Der Verband belgischer Unternehmer (VBO) hofft, dass das neue britische Parlament mit einer konservativen Mehrheit den Brexit-Deal annehmen wird, "damit die Brexitsaga endlich aufhört". Auch Hans Maertens von der flämischen Unternehmerorganisation Voka sieht das so: "Es ist nun klar, dass es einen Brexit geben wird und dass der Austrittsvertrag genehmigt wird. Diese Unsicherheit verschwindet jedenfalls für unsere flämischen Unternehmen. Sie können und müssen sich jetzt weiter darauf vorbereiten."

Doch sind die belgischen Unternehmen ganz und gar nicht beruhigt. Wenn die Briten Ende Januar die EU tatsächlich verlassen, beginnt eine Übergangszeit für den Abschluss eines neuen Handelsabkommens. Diese Übergangszeit kann bereits zum 31. Dezember nächsten Jahres enden. Der Abschluss eines großen Handelsabkommens in elf Monaten erscheint sowohl der VBO als auch Voka für zu ehrgeizig. Beide Organisationen hoffen daher, dass die Übergangszeit verlängert wird.
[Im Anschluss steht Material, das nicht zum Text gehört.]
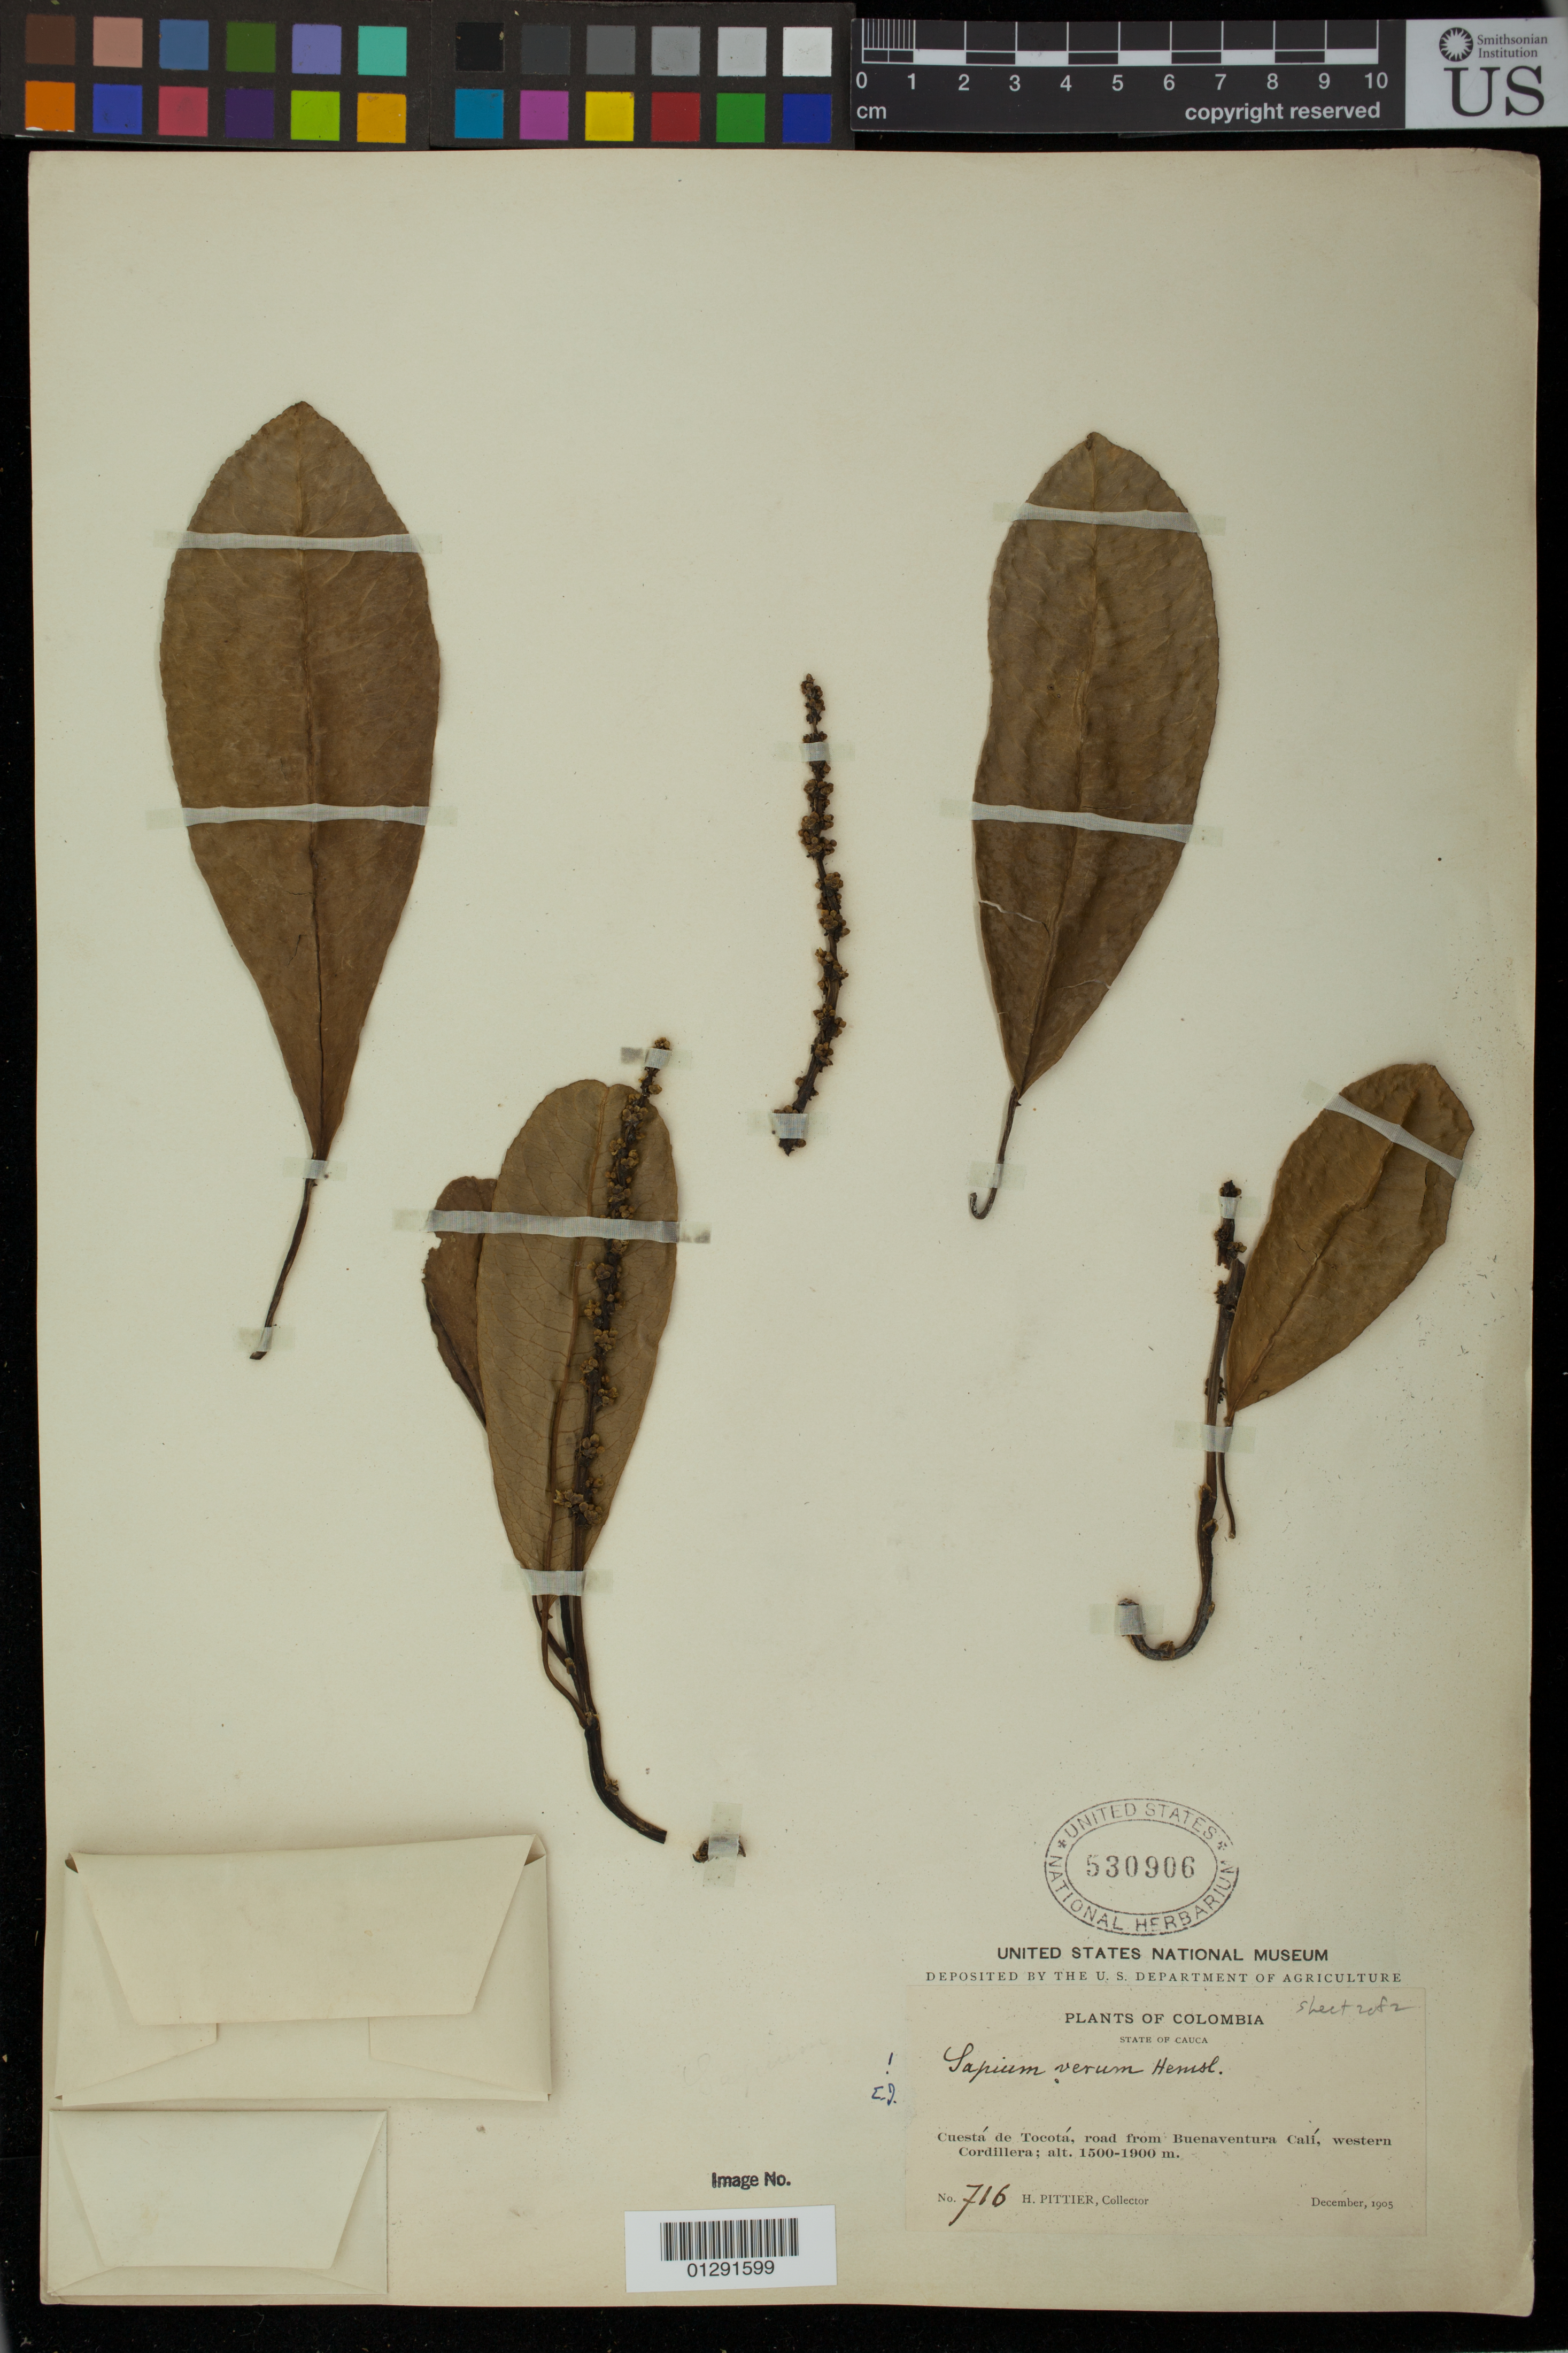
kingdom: Plantae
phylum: Tracheophyta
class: Magnoliopsida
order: Malpighiales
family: Euphorbiaceae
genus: Sapium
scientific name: Sapium stylare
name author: Müll. Arg.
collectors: H. F. Pittier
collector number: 716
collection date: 1905-12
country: Colombia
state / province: Valle del Cauca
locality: Cuesta de Tocota, road from Buenaventura Cali, western Cordillera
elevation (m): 1500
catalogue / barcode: US 530906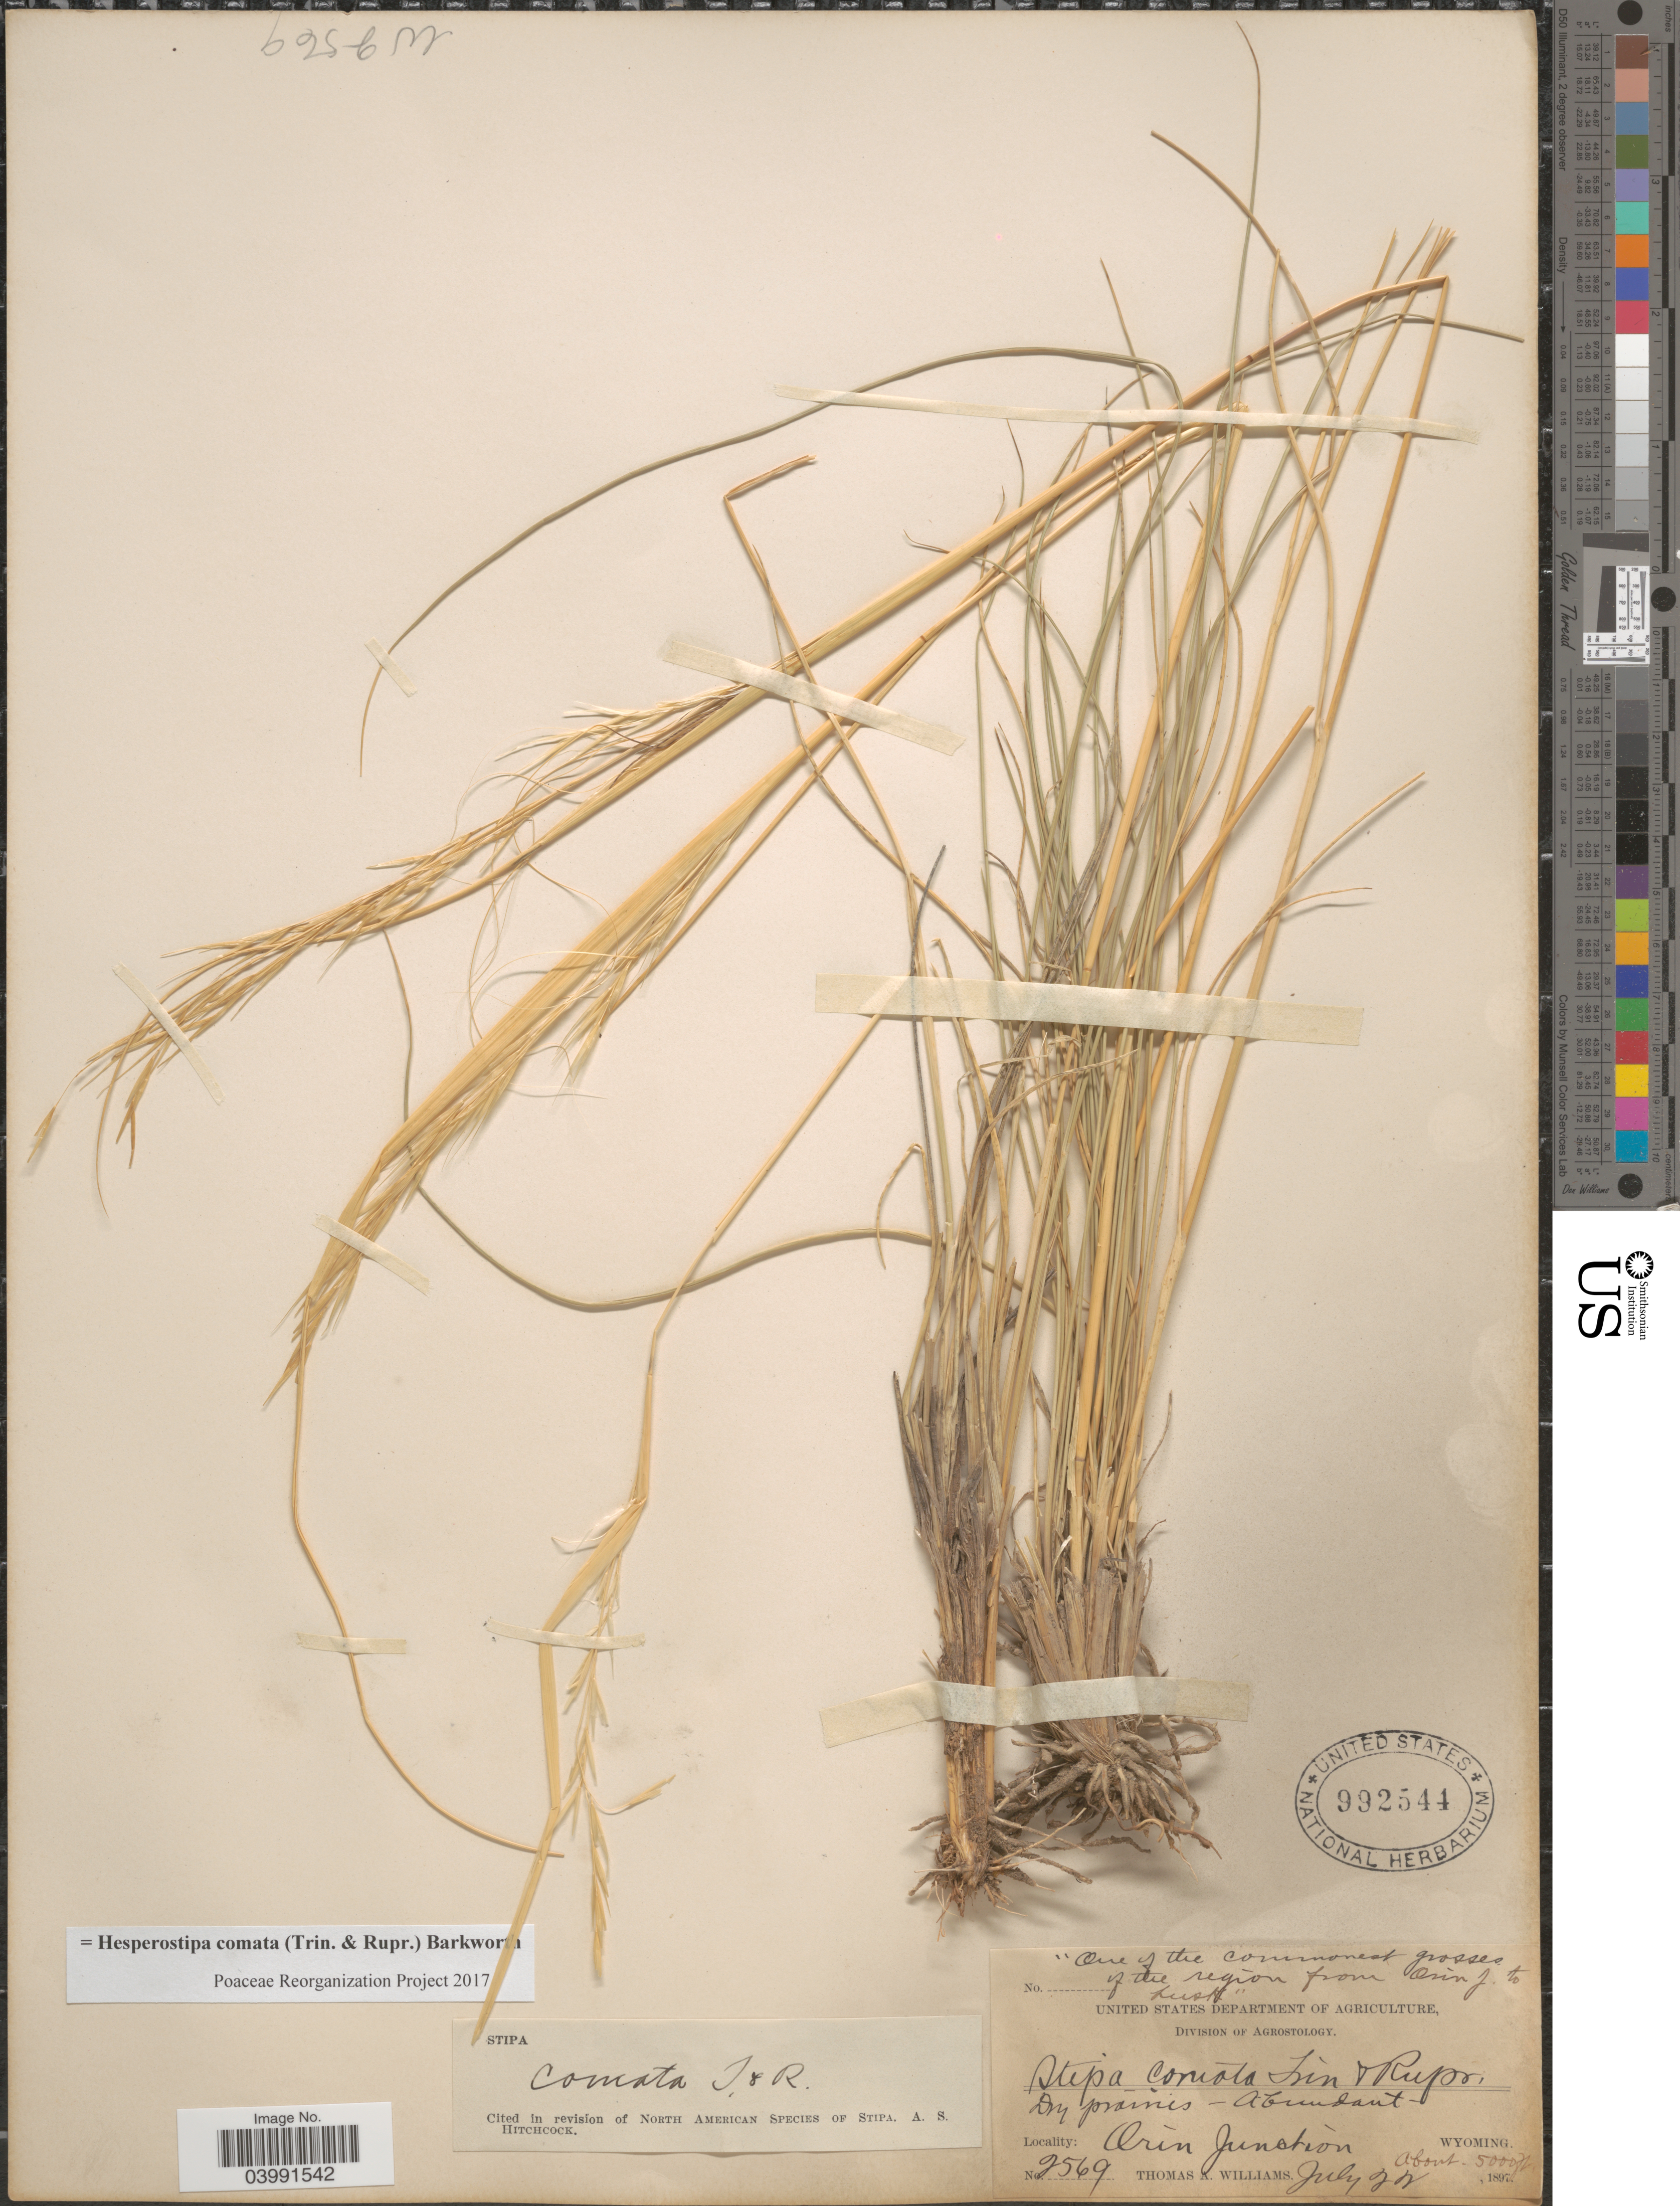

"Im Gegensatz zu Boris Johnson plädieren die belgischen Arbeitgeber für einen Status quo Übergang, der bis zum Tag des Inkrafttretens der neuen Handelsbeziehungen zwischen der EU und Großbritannien dauert", so der Verband VBO. "Denn wenn die Übergangszeit abläuft und es noch keine neuen Handelsbeziehungen gibt, werden wir mit einem 'delayed cliff-edge brexit' konfrontiert, bei dem wir in eine Situation mit Zöllen und Kontrollen zurückfallen.“

"Wenn Großbritannien und die EU bis Ende 2020 kein Abkommen über die zukünftigen Beziehungen aushandeln, werden flämische Unternehmer immer noch mit einem No-Deal oder harten Brexit konfrontiert sein und 28.000 flämische Arbeitsplätze sind gefährdet", befürchtet Maertens.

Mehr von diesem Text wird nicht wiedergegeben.